Un informe de 2009 del inspector general federal criticó a los CDC por la laxa aplicación de las divulgaciones en sus paneles asesores. Una nueva investigación compartida con Reuters sugiere que, desde entonces, los conflictos entre los miembros de las juntas de vacunas han disminuido.
“En los comités asesores, la gente es más consciente de estos problemas, por lo que se enfrentan a un mayor escrutinio”, afirmó la Dra. Genevieve Kanter, profesora asociada de políticas públicas en la Universidad del Sur de California, quien ha estudiado los conflictos entre los asesores de salud del gobierno.
El análisis de Kanter sobre las divulgaciones de los paneles de vacunas reveló que, en promedio, el 43% de los miembros de los paneles que se enfrentaban a decisiones sobre vacunas específicas declararon conflictos en el año 2000, en comparación con el 5%, en promedio, en las reuniones de los últimos 10 años.
Kanter afirmó que también será importante comprender cómo se evalúa la presencia de conflictos entre los asesores de vacunas reunidos por Kennedy. Se reunirán a finales de junio.
“No queremos sustituir un conflicto por otro”, concluyó. Si alguien tiene un interés financiero en tratamientos que se consideran alternativos a las vacunas para ciertas afecciones, queremos saberlo.
Reglas de divulgación
Los miembros del ACIP deben desinvertir todas sus acciones en fabricantes de vacunas y suspender cualquier trabajo de consultoría activo para dichas empresas antes de unirse al panel. No pueden aceptar viajes ni alimentos de las empresas de vacunas ni cobrar regalías por sus productos. Se aplican restricciones similares a sus familiares.
Los miembros del comité pueden seguir trabajando en ensayos clínicos de vacunas financiados por la industria, y esas subvenciones de investigación pueden contribuir a cubrir sus salarios. Deben presentar declaraciones anuales y abstenerse de votar cuando surjan conflictos de interés específicos.

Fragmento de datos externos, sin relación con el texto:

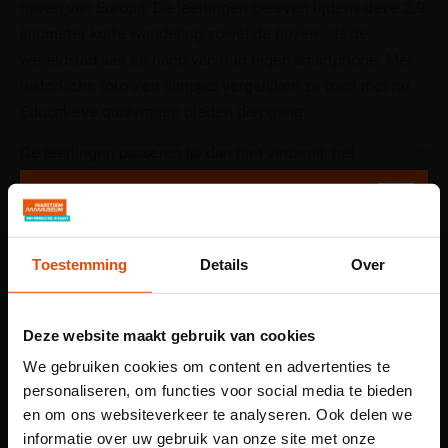
haven van Europa. De leerlingen beleven tijdens deze 2,9
kilometer korte wandeling zowel de haven- als de
wereldstad aan de hand van hun eigen smartphone. Met
historische foto's en filmpjes vergelijken ze toen met nu.
Educatieve quizvragen bieden diepgang.
De leerlingen passeren (al dan niet virtueel): het
gebombardeerde Waterkwartier, hebben spectaculair zicht
op de Erasmusbrug en en de historische Veerhaven. Een
kennismaking met grootstedelijk vertier in de hippe Witte
de Withstraat maken de wandeling compleet.
Toestemming
Details
Over
Daarom!
Deze website maakt gebruik van cookies
Perfecte aansluiting op Aardrijkskunde.
We gebruiken cookies om content en advertenties te
Ideaal voor of na een museumles.
personaliseren, om functies voor social media te bieden
Zie zowel de haven- als de wereldstad.
en om ons websiteverkeer te analyseren. Ook delen we
informatie over uw gebruik van onze site met onze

“Los miembros del ACIP… son cuidadosamente seleccionados para detectar conflictos de intereses importantes y se seleccionan mediante un largo proceso”, declaró el Departamento de Salud Pública de California, cuyo jefe de inmunización, el Dr. Robert Schechter, fue despedido del panel por Kennedy.
Una de las miembros despedidas del panel, la Dra. Bonnie Maldonado, es especialista en enfermedades infecciosas pediátricas de la Universidad de Stanford y ha dirigido estudios de vacunas en todo el mundo.
Participó en una investigación que recibió 4.65 millones de dólares en financiación de Pfizer, la mayor parte entre 2021 y 2023. Los estudios incluyeron vacunas contra Covid-19, el VRS y otras enfermedades. Maldonado también recibió pagos generales de las farmacéuticas, incluyendo 26,465 dólares de Pfizer y casi 7,000 de Merck.
Maldonado se abstuvo en una votación sobre las recomendaciones de la vacuna contra el Covid en junio de 2024, declarando un conflicto de intereses. En octubre, sí participó en una votación relacionada con el virus.
Noel Brewer, profesor de salud pública en la Universidad de Carolina del Norte, no es médico clínico y, por lo tanto, no está incluido en Open Payments.
En un artículo de investigación de 2017, reveló haber recibido subvenciones de investigación de Merck, Pfizer y GSK, y haber formado parte de un consejo asesor remunerado de Merck. Las declaraciones no detallaron los montos de los pagos. Los portavoces de las tres empresas fabricantes de vacunas no estuvieron inmediatamente disponibles para hacer comentarios.